Ain't Nuthin' But a G-Drive
According to a tantalizing story in the Wall Street Journal
Google is reportedly preparing
that will allow users to store all of their PC-based files --
including documents, music and even video -- on its servers. The upcoming Internet-based
service would allow users to get at their information not just from desktop
systems but through a range of different mobile devices. Not only will users
be able to access their files remotely, but they'll also be able to share them
more easily with business associates or friends online.
Given Google's growing influence and position in the market, if this service
proves successful, it could prove to be the watershed moment that triggers a
broad-based shift to Web-based computing.
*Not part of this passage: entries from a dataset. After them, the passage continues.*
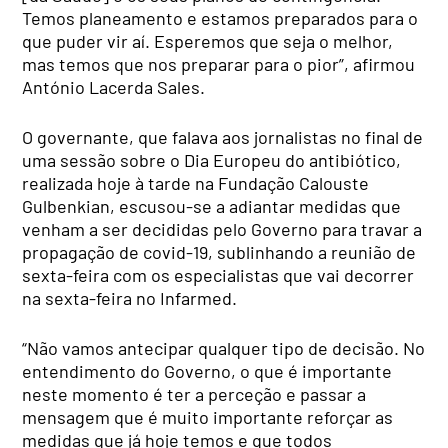
Temos planeamento e estamos preparados para o
que puder vir aí. Esperemos que seja o melhor,
mas temos que nos preparar para o pior”, afirmou
António Lacerda Sales.
O governante, que falava aos jornalistas no final de
uma sessão sobre o Dia Europeu do antibiótico,
realizada hoje à tarde na Fundação Calouste
Gulbenkian, escusou-se a adiantar medidas que
venham a ser decididas pelo Governo para travar a
propagação de covid-19, sublinhando a reunião de
sexta-feira com os especialistas que vai decorrer
na sexta-feira no Infarmed.
“Não vamos antecipar qualquer tipo de decisão. No
entendimento do Governo, o que é importante
neste momento é ter a perceção e passar a
mensagem que é muito importante reforçar as
medidas que já hoje temos e que todos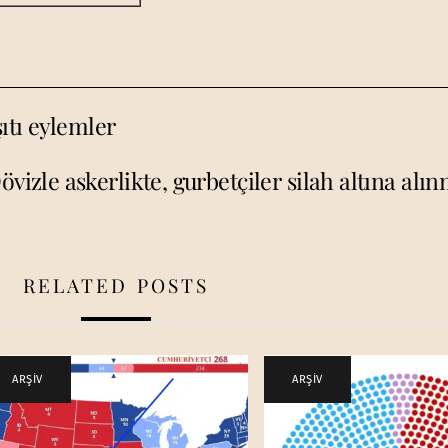
ıtı eylemler
övizle askerlikte, gurbetçiler silah altına al
RELATED POSTS
ARŞİV
ARŞİV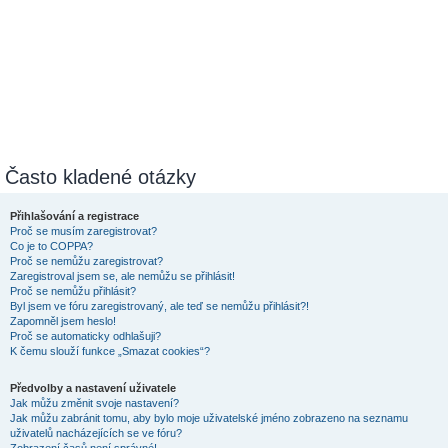
Často kladené otázky
Přihlašování a registrace
Proč se musím zaregistrovat?
Co je to COPPA?
Proč se nemůžu zaregistrovat?
Zaregistroval jsem se, ale nemůžu se přihlásit!
Proč se nemůžu přihlásit?
Byl jsem ve fóru zaregistrovaný, ale teď se nemůžu přihlásit?!
Zapomněl jsem heslo!
Proč se automaticky odhlašuji?
K čemu slouží funkce „Smazat cookies“?
Předvolby a nastavení uživatele
Jak můžu změnit svoje nastavení?
Jak můžu zabránit tomu, aby bylo moje uživatelské jméno zobrazeno na seznamu
uživatelů nacházejících se ve fóru?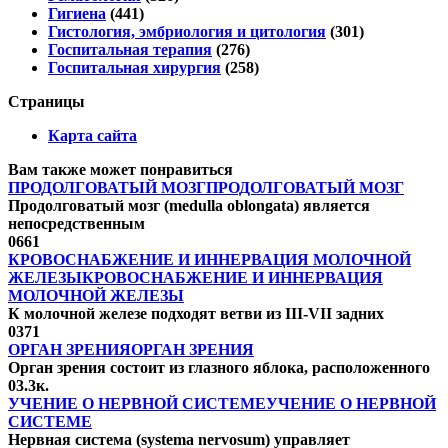
Гигиена
(441)
Гистология, эмбриология и цитология
(301)
Госпитальная терапия
(276)
Госпитальная хирургия
(258)
Страницы
Карта сайта
Вам также может понравиться
ПРОДОЛГОВАТЫЙ МОЗГПРОДОЛГОВАТЫЙ МОЗГ
Продолговатый мозг (medulla oblongata) является
непосредственным
0
661
КРОВОСНАБЖЕНИЕ И ИННЕРВАЦИЯ МОЛОЧНОЙ
ЖЕЛЕЗЫКРОВОСНАБЖЕНИЕ И ИННЕРВАЦИЯ
МОЛОЧНОЙ ЖЕЛЕЗЫ
К молочной железе подходят ветви из III-VII задних
0
371
ОРГАН ЗРЕНИЯОРГАН ЗРЕНИЯ
Орган зрения состоит из глазного яблока, расположенного
0
3.3к.
УЧЕНИЕ О НЕРВНОЙ СИСТЕМЕУЧЕНИЕ О НЕРВНОЙ
СИСТЕМЕ
Нервная система (systema nervosum) управляет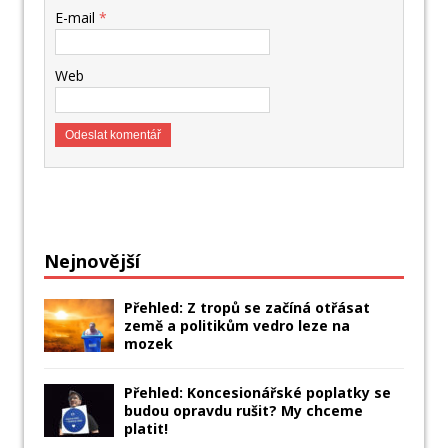
E-mail
*
Web
Nejnovější
Přehled: Z tropů se začíná otřásat
země a politikům vedro leze na
mozek
Přehled: Koncesionářské poplatky se
budou opravdu rušit? My chceme
platit!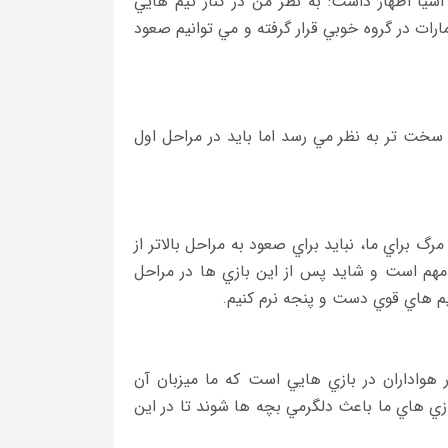
ا اظهار داشت: به نظر من در كنار تيم هايي
امارات در گروه خوبي قرار گرفته و مي توانيم صعود
 سخت تر به نظر مي رسد اما بايد در مراحل اول
گ براي ما، نبايد براي صعود به مراحل بالاتر از
 مهم است و شايد پس از اين بازي ها در مراحل
يم هاي قوي دست و پنجه نرم كنيم.
 هواداران در بازي هايي است كه ما ميزبان آن
ازي هاي ما باعث دلگرمي بچه ها شوند تا در اين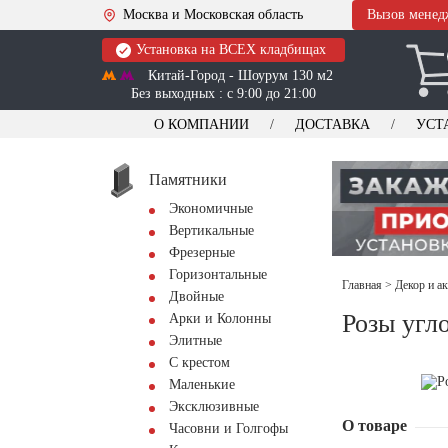
Москва и Московская область
Вызов менед
Установка на ВСЕХ кладбищах
Китай-Город - Шоурум 130 м2
Без выходных : с 9:00 до 21:00
О КОМПАНИИ
ДОСТАВКА
УСТ
Памятники
Экономичные
Вертикальные
Фрезерные
Горизонтальные
Главная
>
Декор и а
Двойные
Розы угл
Арки и Колонны
Элитные
С крестом
Маленькие
Эксклюзивные
О товаре
Часовни и Голгофы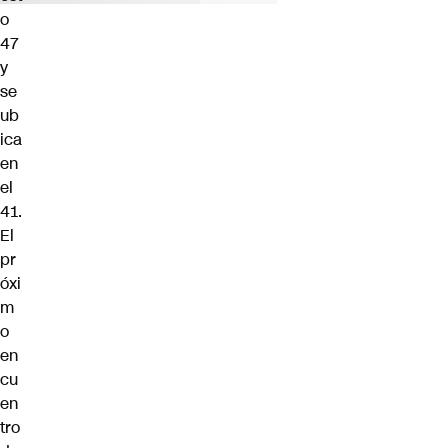
o
47
y
se
ub
ica
en
el
41.
El
pr
óxi
m
o
en
cu
en
tro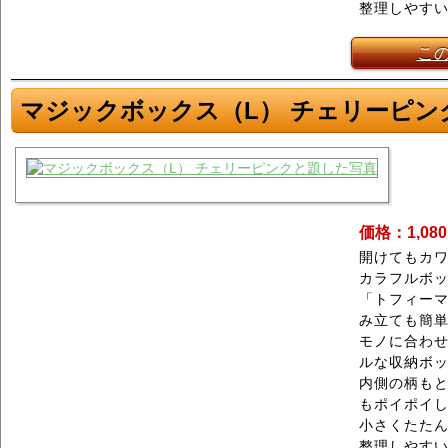
整理しやす
こ
マジックボックス（L） チェリーピン
価格：1,08
開けてもカワ
カラフルボ
「トフィーマ
み立ても簡
モノに合わ
ルな収納ボ
内側の柄もと
もポイポイ
小さくたた
整理しやす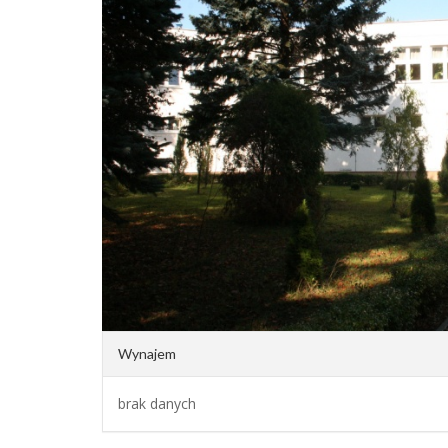
Wynajem
brak danych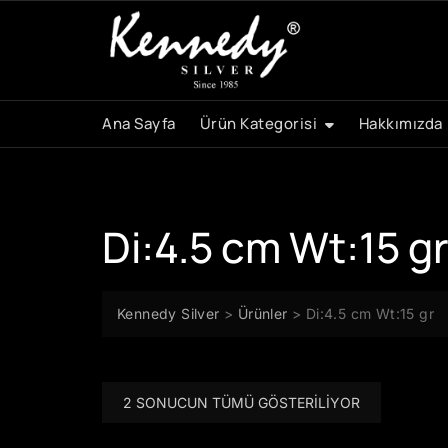
Skip
to
content
Ana Sayfa
Ürün Kategorisi
Hakkımızda
Di:4.5 cm Wt:15 g
Kennedy Silver
>
Ürünler
>
Di:4.5 cm Wt:15 gr
2 SONUCUN TÜMÜ GÖSTERILIYOR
According to the Journal, Google will offer users some free storage
along with additional storage they'll have to pay for. While the company hasn't
confirmed when it would formally introduce the service, the article said it
could be released "as early as a few months from now."
Google, of course, will have plenty of competition in this space as more and
more businesses and consumers become increasingly interested in accessing their
applications and files over the Web. Competitors such as Microsoft and Salesforce.com
have established large data centers dedicated to storing massive amounts of
business and consumer data.
Perhaps tellingly, Microsoft isn't mentioned much in the Journal story,
even though Windows Live has a product in this space, namely
SkyDrive, now in beta. The product will offer up to 1GB of free storage.
Redmond's also cooking up another product, called Office
Live WorkSpaces, which offers online storage and access to documents via
its Office suite of desktop applications. It'll be interesting to see over the
next few months if Microsoft starts to pump up its marketing machine for these
products and services as Google gets closer to launch with its upcoming service.